**Work to complete**
List each line of the data that holds the string "worn", please.

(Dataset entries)
______

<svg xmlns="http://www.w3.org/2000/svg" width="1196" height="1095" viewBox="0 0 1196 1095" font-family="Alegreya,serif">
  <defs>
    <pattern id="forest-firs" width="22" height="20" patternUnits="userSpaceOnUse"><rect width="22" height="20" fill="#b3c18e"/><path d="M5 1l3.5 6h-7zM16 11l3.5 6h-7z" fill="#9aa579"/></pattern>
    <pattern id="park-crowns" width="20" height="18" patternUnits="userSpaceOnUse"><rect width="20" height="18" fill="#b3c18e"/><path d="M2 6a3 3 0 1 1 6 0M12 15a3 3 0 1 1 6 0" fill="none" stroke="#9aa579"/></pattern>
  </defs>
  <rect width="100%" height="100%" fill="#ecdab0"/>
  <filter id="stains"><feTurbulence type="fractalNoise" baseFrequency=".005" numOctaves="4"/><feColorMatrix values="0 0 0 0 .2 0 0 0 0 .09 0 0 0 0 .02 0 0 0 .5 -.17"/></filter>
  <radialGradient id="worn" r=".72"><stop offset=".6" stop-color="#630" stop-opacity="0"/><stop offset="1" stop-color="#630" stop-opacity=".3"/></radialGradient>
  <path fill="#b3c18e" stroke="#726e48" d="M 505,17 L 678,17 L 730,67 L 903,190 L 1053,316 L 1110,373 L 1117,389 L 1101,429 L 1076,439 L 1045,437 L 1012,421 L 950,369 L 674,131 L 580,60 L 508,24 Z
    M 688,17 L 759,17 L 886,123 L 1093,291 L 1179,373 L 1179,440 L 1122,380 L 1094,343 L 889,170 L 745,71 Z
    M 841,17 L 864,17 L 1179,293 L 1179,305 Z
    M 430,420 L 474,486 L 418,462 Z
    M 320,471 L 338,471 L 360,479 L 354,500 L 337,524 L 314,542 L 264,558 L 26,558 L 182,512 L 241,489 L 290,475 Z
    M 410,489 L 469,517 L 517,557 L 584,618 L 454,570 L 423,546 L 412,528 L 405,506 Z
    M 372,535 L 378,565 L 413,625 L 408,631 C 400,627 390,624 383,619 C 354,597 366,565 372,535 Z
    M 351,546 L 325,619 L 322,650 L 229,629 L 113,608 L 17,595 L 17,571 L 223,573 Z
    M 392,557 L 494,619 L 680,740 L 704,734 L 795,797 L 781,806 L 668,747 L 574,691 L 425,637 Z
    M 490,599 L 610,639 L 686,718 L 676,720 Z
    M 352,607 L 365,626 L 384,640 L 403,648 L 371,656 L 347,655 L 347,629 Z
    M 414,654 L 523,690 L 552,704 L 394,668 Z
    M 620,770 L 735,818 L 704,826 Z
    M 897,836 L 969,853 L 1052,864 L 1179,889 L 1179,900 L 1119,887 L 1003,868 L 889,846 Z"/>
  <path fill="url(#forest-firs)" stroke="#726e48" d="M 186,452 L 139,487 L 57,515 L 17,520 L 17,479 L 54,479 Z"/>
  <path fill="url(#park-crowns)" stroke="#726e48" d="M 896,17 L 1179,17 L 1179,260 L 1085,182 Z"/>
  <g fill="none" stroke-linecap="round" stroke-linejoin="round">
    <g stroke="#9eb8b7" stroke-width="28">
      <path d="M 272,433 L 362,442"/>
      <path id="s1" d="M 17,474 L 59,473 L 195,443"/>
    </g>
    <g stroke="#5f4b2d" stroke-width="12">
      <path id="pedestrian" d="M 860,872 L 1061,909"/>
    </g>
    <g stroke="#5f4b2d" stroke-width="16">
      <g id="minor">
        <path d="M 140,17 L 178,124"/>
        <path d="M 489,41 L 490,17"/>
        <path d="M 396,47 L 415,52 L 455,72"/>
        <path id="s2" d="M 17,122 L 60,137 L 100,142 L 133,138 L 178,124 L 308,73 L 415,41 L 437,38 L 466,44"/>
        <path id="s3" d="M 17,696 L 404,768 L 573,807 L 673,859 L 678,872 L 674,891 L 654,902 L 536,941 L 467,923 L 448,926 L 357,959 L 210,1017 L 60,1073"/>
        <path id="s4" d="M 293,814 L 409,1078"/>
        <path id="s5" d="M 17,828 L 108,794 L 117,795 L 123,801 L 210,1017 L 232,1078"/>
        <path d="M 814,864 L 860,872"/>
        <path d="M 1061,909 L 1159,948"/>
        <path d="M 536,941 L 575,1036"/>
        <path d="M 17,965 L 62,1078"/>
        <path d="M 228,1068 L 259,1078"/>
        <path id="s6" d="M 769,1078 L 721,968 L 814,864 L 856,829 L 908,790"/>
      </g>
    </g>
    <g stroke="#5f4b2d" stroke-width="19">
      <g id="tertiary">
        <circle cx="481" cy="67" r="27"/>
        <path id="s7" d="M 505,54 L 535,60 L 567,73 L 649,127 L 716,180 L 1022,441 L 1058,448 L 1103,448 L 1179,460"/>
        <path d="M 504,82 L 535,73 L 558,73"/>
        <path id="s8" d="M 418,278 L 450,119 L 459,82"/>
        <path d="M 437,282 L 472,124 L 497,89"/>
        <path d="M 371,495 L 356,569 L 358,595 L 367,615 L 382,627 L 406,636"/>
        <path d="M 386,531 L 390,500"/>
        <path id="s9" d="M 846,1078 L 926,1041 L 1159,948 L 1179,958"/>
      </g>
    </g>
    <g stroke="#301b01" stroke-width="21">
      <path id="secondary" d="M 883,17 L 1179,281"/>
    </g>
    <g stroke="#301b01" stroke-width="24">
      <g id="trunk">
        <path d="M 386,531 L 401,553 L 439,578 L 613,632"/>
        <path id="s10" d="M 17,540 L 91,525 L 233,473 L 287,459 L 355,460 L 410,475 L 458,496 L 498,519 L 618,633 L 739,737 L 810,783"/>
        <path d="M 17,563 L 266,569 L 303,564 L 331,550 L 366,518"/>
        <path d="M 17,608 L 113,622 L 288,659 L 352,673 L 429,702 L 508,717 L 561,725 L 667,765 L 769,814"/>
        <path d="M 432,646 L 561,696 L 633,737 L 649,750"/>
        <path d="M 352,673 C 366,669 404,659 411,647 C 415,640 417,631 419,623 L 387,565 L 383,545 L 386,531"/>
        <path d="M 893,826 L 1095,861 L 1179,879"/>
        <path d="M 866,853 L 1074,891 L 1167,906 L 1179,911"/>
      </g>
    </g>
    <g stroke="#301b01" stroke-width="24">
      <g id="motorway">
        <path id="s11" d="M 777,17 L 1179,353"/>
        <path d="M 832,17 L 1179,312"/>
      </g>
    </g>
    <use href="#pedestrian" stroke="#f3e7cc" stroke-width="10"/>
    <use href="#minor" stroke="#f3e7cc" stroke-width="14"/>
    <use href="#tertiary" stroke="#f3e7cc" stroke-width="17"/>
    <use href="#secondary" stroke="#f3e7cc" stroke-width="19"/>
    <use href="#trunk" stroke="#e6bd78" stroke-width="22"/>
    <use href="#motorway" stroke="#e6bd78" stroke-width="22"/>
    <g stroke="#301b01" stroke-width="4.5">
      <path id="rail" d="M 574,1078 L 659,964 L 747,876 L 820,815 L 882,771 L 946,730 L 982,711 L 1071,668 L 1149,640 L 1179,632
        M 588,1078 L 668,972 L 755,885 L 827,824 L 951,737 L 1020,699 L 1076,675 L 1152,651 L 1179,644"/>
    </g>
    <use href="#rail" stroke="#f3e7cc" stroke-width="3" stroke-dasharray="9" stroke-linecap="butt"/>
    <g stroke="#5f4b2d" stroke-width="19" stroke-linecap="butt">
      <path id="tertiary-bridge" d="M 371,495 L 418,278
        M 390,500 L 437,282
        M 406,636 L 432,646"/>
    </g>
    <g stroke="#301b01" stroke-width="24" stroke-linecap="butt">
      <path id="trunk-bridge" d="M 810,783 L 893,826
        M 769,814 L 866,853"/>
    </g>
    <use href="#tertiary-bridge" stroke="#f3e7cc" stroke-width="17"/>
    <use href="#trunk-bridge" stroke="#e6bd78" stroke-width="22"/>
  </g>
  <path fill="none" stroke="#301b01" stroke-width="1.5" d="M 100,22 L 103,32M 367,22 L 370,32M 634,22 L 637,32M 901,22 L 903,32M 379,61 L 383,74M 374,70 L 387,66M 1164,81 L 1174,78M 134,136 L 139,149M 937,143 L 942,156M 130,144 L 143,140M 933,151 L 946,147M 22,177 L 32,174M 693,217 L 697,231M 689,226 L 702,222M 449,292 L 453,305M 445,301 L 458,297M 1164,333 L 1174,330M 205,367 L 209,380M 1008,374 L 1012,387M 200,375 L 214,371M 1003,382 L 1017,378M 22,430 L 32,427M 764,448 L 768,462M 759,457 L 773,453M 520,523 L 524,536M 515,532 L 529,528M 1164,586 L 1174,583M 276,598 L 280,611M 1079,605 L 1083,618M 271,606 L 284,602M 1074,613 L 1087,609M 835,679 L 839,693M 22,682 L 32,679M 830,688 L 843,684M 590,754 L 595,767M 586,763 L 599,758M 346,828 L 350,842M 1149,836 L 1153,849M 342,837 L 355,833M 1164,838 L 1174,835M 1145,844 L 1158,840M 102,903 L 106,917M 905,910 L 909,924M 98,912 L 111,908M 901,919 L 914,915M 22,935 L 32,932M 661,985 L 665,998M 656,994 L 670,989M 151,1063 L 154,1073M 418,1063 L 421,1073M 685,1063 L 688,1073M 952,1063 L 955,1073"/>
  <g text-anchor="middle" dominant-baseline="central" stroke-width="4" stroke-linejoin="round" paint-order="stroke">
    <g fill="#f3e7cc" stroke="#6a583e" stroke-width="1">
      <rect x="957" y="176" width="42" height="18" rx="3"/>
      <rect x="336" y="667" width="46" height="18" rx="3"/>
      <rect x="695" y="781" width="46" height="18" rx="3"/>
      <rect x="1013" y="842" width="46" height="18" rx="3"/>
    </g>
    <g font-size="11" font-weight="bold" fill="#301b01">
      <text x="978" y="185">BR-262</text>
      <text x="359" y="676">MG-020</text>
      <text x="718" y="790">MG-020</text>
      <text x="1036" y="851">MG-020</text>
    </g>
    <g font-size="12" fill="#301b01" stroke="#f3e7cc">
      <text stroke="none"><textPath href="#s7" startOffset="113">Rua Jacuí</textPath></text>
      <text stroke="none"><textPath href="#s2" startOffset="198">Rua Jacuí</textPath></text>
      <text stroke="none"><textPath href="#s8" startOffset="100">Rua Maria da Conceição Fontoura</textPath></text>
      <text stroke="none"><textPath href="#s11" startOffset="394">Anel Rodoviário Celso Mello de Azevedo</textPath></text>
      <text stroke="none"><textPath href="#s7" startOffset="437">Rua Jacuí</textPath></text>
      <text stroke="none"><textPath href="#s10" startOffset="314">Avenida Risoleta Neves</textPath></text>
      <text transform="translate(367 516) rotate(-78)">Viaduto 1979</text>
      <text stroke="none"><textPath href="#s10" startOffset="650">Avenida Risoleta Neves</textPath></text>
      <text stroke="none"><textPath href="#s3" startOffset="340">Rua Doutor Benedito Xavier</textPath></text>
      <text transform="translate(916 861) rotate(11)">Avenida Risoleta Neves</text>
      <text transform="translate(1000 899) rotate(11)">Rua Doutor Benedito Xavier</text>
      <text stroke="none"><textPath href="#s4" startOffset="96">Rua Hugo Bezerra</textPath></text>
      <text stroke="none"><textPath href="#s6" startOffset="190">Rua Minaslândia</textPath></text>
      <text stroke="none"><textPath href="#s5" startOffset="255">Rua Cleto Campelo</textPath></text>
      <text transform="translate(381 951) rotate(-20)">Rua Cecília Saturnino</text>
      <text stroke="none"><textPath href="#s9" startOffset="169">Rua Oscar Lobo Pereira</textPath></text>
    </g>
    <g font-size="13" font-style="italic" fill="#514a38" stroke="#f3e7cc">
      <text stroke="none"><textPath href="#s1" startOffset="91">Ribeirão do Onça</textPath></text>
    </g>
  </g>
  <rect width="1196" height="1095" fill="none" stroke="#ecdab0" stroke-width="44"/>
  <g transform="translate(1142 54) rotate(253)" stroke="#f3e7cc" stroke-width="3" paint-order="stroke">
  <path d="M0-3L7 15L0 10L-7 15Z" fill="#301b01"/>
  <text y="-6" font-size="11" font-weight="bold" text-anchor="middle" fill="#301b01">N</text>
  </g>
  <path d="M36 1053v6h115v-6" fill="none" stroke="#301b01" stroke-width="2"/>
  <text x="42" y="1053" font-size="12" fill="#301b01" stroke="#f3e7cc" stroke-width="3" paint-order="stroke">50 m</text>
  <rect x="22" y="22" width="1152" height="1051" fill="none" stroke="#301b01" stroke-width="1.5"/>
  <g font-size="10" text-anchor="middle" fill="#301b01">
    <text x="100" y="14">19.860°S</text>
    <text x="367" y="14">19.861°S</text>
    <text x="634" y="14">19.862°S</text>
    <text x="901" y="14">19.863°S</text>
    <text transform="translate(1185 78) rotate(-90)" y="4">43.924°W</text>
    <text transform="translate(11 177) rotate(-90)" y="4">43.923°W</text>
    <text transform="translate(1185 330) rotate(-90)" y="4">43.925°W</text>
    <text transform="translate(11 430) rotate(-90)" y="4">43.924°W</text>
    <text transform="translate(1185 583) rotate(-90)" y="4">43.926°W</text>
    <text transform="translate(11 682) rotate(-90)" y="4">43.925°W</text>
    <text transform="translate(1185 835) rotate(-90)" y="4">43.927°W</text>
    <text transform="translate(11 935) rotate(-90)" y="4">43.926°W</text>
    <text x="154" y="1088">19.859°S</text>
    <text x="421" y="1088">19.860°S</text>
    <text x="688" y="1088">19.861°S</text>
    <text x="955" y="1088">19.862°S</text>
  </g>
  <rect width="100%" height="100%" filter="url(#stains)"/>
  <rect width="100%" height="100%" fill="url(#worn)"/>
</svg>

______

**Task output**
  <radialGradient id="worn" r=".72"><stop offset=".6" stop-color="#630" stop-opacity="0"/><stop offset="1" stop-color="#630" stop-opacity=".3"/></radialGradient>
  <rect width="100%" height="100%" fill="url(#worn)"/>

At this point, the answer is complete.